Western Blots on Membrane Proteins
Posted 11 November 2010 - 01:15 PM
I have been able to visualize GAPDH loading control perfectly, which makes me think that my procedure is not completely wrong. I have introduced protease inhibitors to my samples, and keep them on ice at all times to avoid protein degradation. I have beta-mercaptoethanol and SDS in my loading buffer. I have tried varying boiling times for about 5-10 min at 95C. I have tried incubating the primary antibody in blocking buffer, without blocking buffer. I have changed blocking buffers as well from BSA to Normal Goat serum, also filtering this solution. Also, since it is a rather large protein, I have only 10% methanol in my transfer buffer.
I have tried using multiple cell lines, and different lysates to ensure that my samples were not bad. I have also tried different primary antibodies, with the same results.
I am really at a loss of where to go next. All of my exposures end up looking like weak signal in a laddering sort of fashion with non-specific binding, and nothing where I expect the band. Do any of you think this has to do with the protein being a transmembrane protein? Is there any way you treat them differently?
If you have any ideas or suggestions I would VERY MUCH appreciate them!
Posted 11 November 2010 - 04:41 PM
One other transmembrane protein (CFTR) that I can think of doesn't do well with boiling, I think it is denatured at 70 deg C for 15 minutes in denaturing buffer.
How is your antibody stored, and how old is it? Do you have a positive control?
Posted 11 November 2010 - 04:57 PM
I have tried not boiling the samples as well but that gave similar results, but I could possibly try a less aggressive temperature like 70C. By denaturing buffer do you mean the electrophoresis loading buffer?
My antibody is only about 3 mos old, stored at 4C, per manufacturer instructions. I also attempted a different antibody that was brand new, which gave the same pattern on my blots. I think the next step would be the positive control lysate that the manufacturer (Santa Cruz) recommends.
What about playing with the reducing agent in my loading buffer. Any thoughts on the exclusion of that and if it could help?
Thanks so much!
Posted 11 November 2010 - 11:52 PM
Posted 12 November 2010 - 06:29 AM
Posted 12 November 2010 - 09:33 AM
As you explained, it really seems to me like the problem is your primary antibody. I routinely blot 250 kda proteins and boil them for 5 mins at 95 with absolutely no degradation.
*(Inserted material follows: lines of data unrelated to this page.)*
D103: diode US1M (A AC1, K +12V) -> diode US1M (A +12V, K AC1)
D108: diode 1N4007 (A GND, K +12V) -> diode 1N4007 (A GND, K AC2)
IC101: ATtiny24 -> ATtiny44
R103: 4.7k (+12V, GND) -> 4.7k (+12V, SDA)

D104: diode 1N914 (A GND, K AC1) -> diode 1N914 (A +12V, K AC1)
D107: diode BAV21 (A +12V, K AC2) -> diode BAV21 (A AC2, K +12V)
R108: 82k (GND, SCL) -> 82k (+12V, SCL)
Posted 12 November 2010 - 10:12 AM
I think that the boiling question is less about the size of the protein, but the fact that it is membrane bound. This is becoming a very puzzling dilemma....
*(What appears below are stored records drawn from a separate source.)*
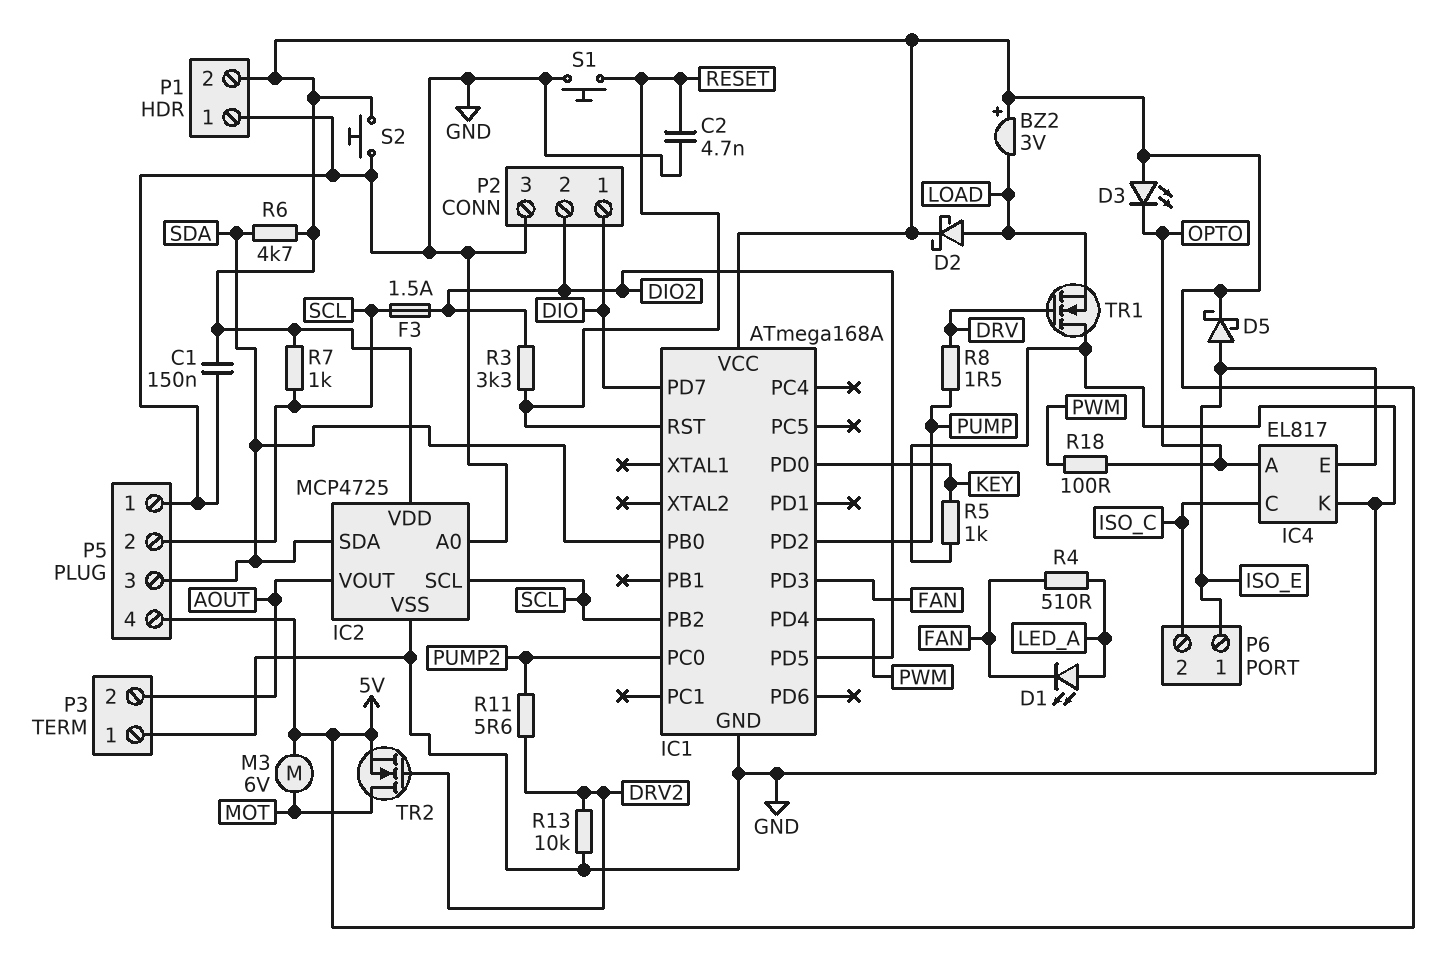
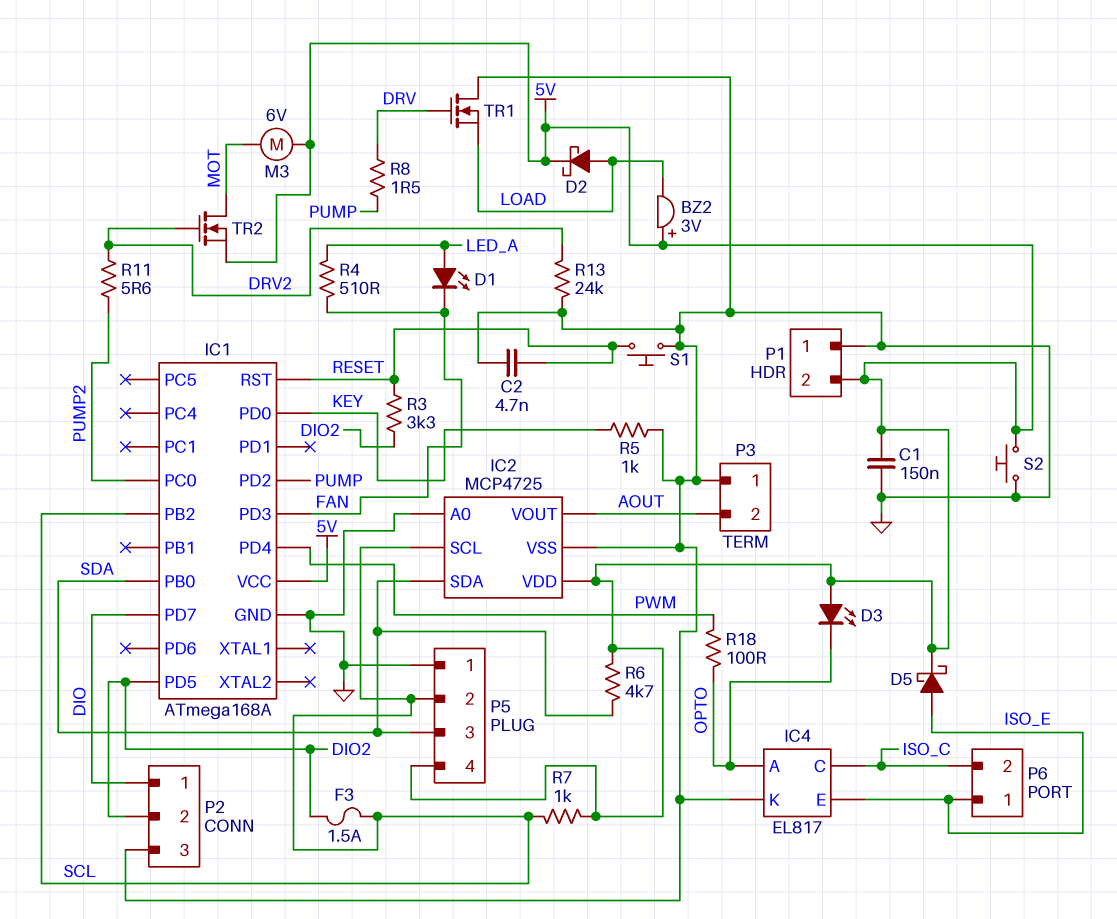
R13: 10k (DRV2, GND) -> 24k (DRV2, GND)

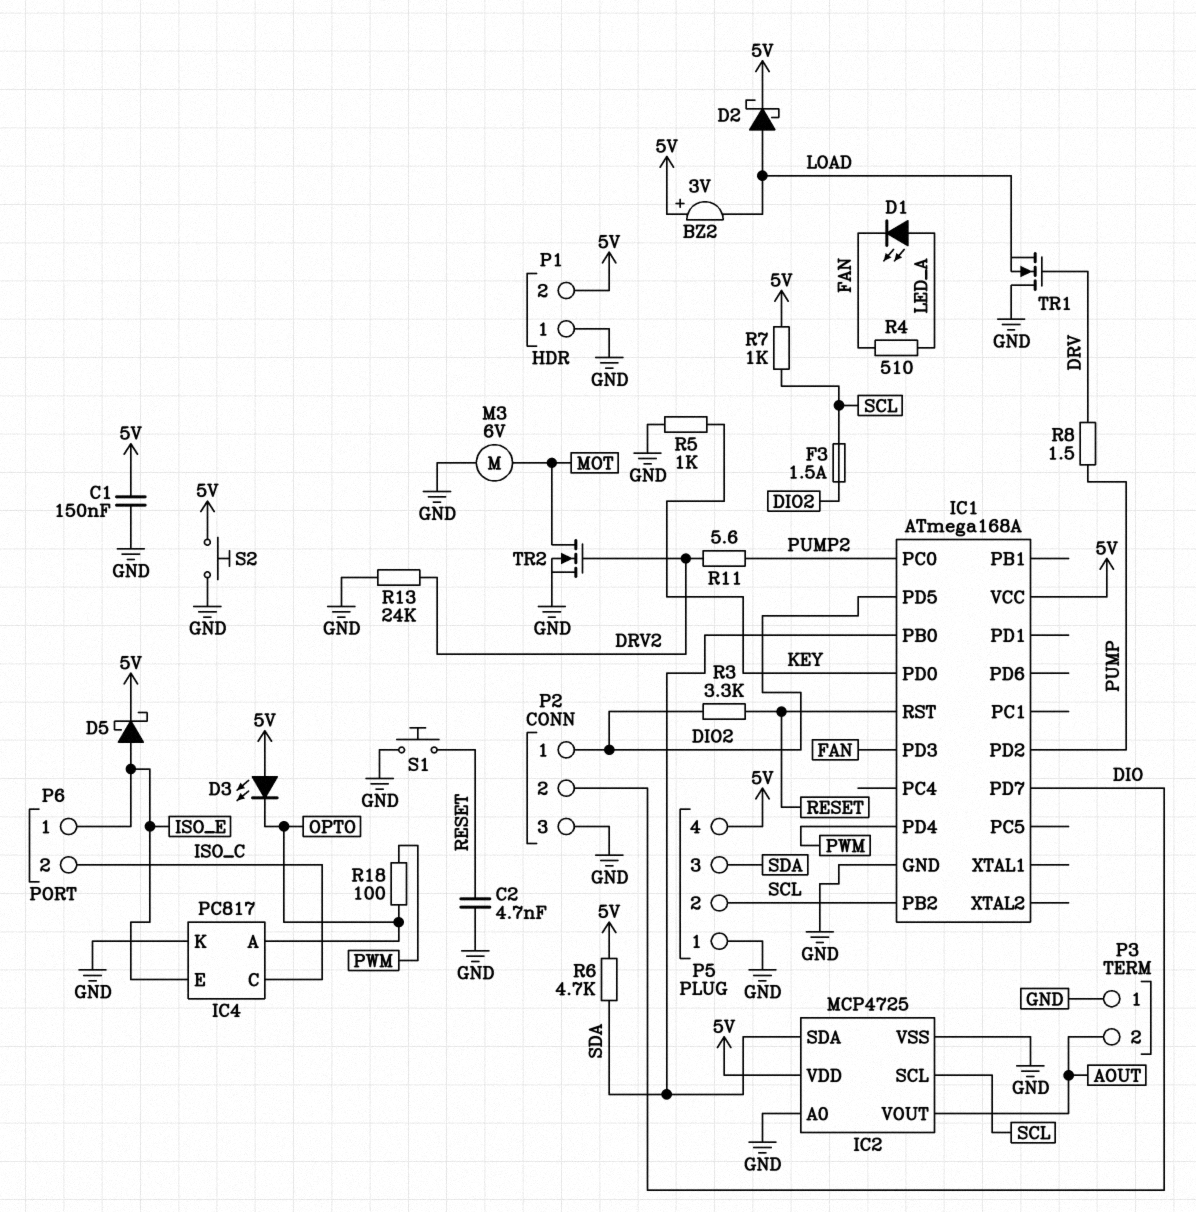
IC4: EL817 -> PC817
M3: motor 6V (5V, MOT) -> motor 6V (GND, MOT)
P2 pin 1: DIO -> DIO2
P2 pin 2: DIO2 -> DIO
TR2: NMOS (G DRV2, D MOT, S 5V) -> NMOS (G DRV2, D MOT, S GND)

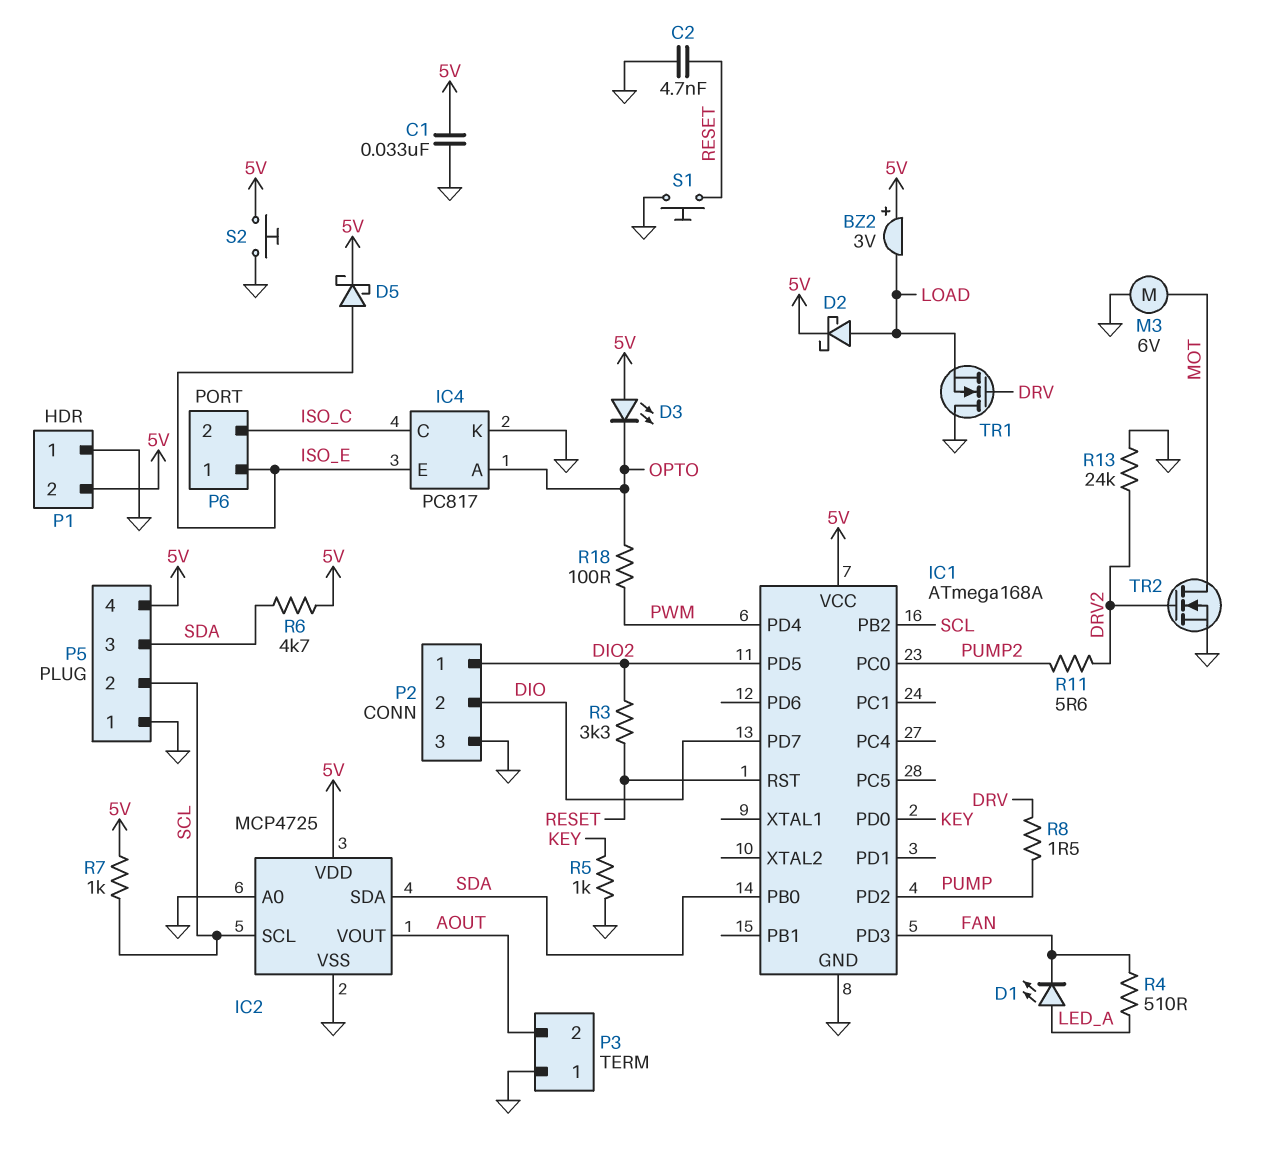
C1: 150nF (5V, GND) -> 33nF (5V, GND)
F3: 1.5A (DIO2, SCL) -> none

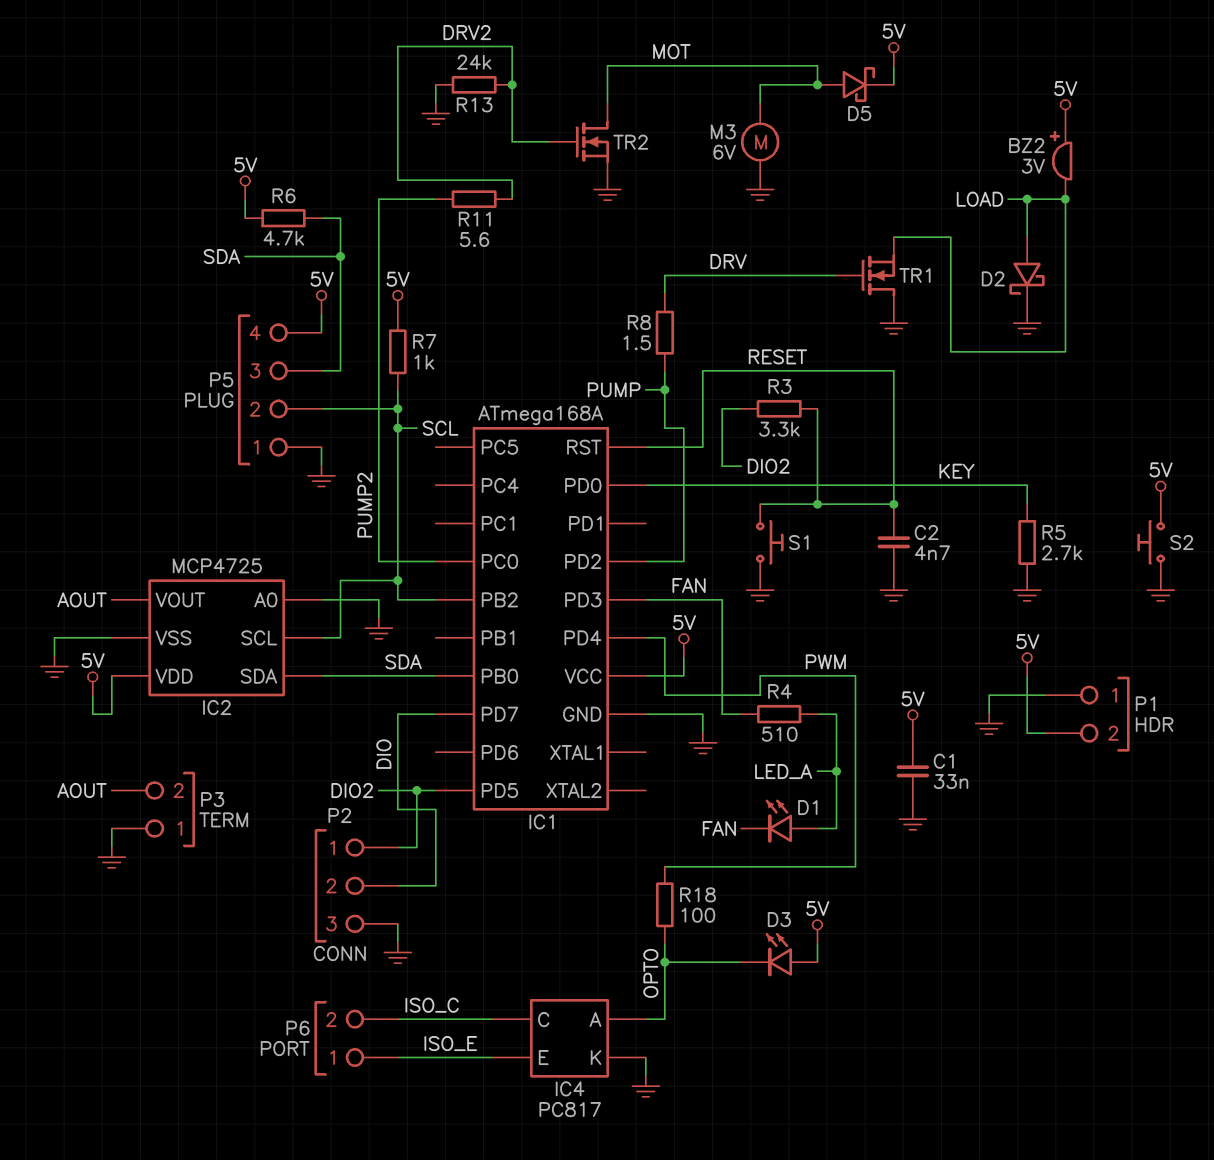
D2: schottky (A LOAD, K 5V) -> schottky (A LOAD, K GND)
D5: schottky (A ISO_E, K 5V) -> schottky (A MOT, K 5V)
R5: 1k (GND, KEY) -> 2.7k (GND, KEY)

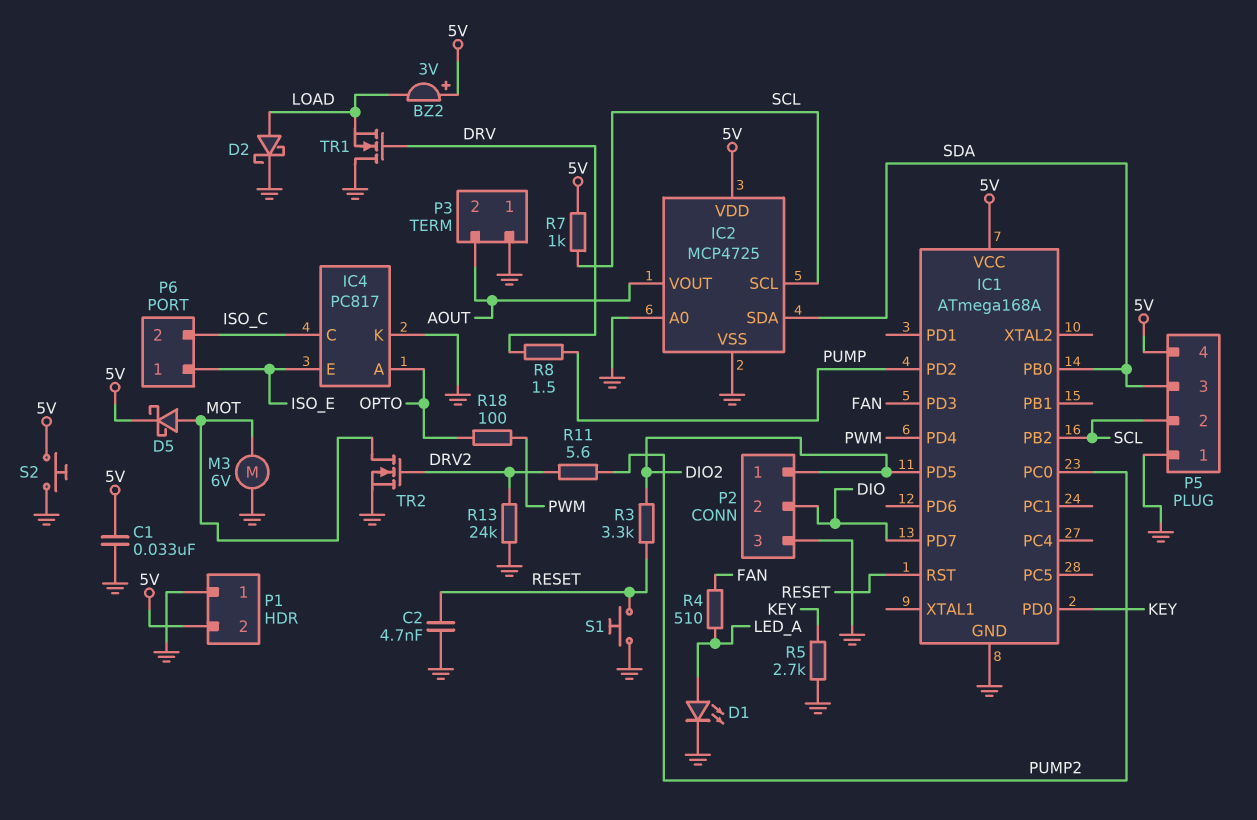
D1: LED (A LED_A, K FAN) -> LED (A LED_A, K GND)
D3: LED (A 5V, K OPTO) -> none
R6: 4.7k (5V, SDA) -> none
Does anyone have an opinion on if my reducing agent (I've tried DTT and BME) is having an effect in all of this?
Thanks for the input!
Posted 12 November 2010 - 11:56 AM
And since you say that a lot of people do their WB with homemade antibodies, I think you have found the problem ^^
The ab from Santa Cruz can probably be optimized to give some results. But you could also try to get a sample antibody from another lab, or do your own. I would prefer the second option.
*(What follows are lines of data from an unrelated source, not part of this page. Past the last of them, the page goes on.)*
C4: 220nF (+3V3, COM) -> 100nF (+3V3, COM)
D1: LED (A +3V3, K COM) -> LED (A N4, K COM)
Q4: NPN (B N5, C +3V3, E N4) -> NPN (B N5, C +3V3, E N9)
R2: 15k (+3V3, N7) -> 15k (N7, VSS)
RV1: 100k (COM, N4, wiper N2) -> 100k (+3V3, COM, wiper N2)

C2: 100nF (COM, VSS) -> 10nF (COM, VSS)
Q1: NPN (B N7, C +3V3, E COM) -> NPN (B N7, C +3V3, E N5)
Posted 12 November 2010 - 01:30 PM
you may need to find another antibody that is recommended for immunoblotting.
genius does what it must
i do what i get paid to do
Posted 04 January 2011 - 06:01 PM
I had similar troubles until a labmate told me some membrane-bound proteins are better detected using TCA to extract the lysate and DON'T SPIN DOWN! You'll have to sonicate the lysate to make it clear before you run it, but changing to 10% TCA made all the difference for me.
Boiling, DTT/b-mercaptoethanol, etc. are important only if you're concerned about the state of the protein that the antibody recognizes--native, reduced. If you're spinning down, then you're losing the membrane fraction and this could account for your low signal.
Edited by NicoleValenz, 04 January 2011 - 06:04 PM.